• CONSIGNE A
D'après l'extrait sur le survol de Bruxelles, combien de personnes sont réveillées quand un avion survole Schaerbeek ?
• CONSIGNE B
Recopiez le passage de l'extrait sur le survol de Bruxelles qui commence par « Il faudra en » et se termine par « par les autres. », en remplaçant « avion » par « appareil ».

• EXTRAIT DU TEXTE
• • • • • • •
On n’a jamais calculé l’impact financier que constitue pour notre région le départ tous ces Bruxellois, qui ont les moyens de fuir le bruit et la pollution, et qui vont dormir à Lasnes, à Braine l’Alleud ou à Afflighem, où ils payent aussi leurs impôts !
Il faudra en tenir compte dans cette étude. Comme il faudra tenir compte de la dévaluation d’un certain nombre de maisons, malgré la surchauffe de l’immobilier bruxellois.
Bruxellois coupables ou victimes ?
85% de décollages s’effectuent au-dessus de notre région, et bientôt 3 à 8 vols supplémentaires la nuit qui la traverseront de part en part. Un avion, qui survole Machelen à 03h du matin, suffit à réveiller 12.000 personnes. Quand il survole Schaerbeek, ce sont 100.000 personnes réveillées !
Bruxelles est souvent présentée comme égoïste et comme coupable des maux subis par les autres.
• • • • • • •
Entrées de données enregistrées:
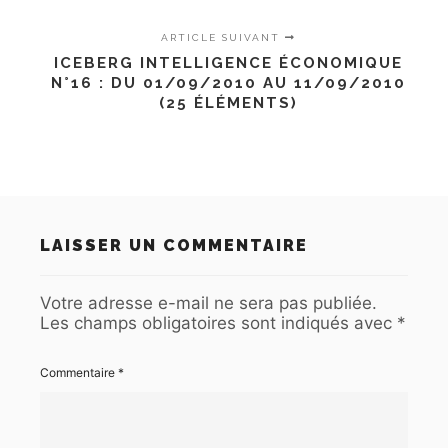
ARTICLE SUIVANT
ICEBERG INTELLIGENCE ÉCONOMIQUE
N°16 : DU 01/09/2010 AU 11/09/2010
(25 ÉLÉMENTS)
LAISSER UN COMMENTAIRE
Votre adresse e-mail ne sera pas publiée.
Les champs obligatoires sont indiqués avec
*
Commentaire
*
• • • • • • •
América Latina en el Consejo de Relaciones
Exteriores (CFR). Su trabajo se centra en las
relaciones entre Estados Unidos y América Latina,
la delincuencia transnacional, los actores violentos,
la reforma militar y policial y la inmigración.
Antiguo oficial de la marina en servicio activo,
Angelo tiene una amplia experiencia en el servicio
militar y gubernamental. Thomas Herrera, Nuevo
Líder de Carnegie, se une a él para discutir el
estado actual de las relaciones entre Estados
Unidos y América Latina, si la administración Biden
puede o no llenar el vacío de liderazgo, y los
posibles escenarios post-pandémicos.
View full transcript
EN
• • • • • • •
• RÉSULTAT ATTENDU A
100.000 personnes.

• RÉSULTAT ATTENDU B
Il faudra en tenir compte dans cette étude. Comme il faudra tenir compte de la dévaluation d’un certain nombre de maisons, malgré la surchauffe de l’immobilier bruxellois.
Bruxellois coupables ou victimes ?
85% de décollages s’effectuent au-dessus de notre région, et bientôt 3 à 8 vols supplémentaires la nuit qui la traverseront de part en part. Un appareil, qui survole Machelen à 03h du matin, suffit à réveiller 12.000 personnes. Quand il survole Schaerbeek, ce sont 100.000 personnes réveillées !
Bruxelles est souvent présentée comme égoïste et comme coupable des maux subis par les autres.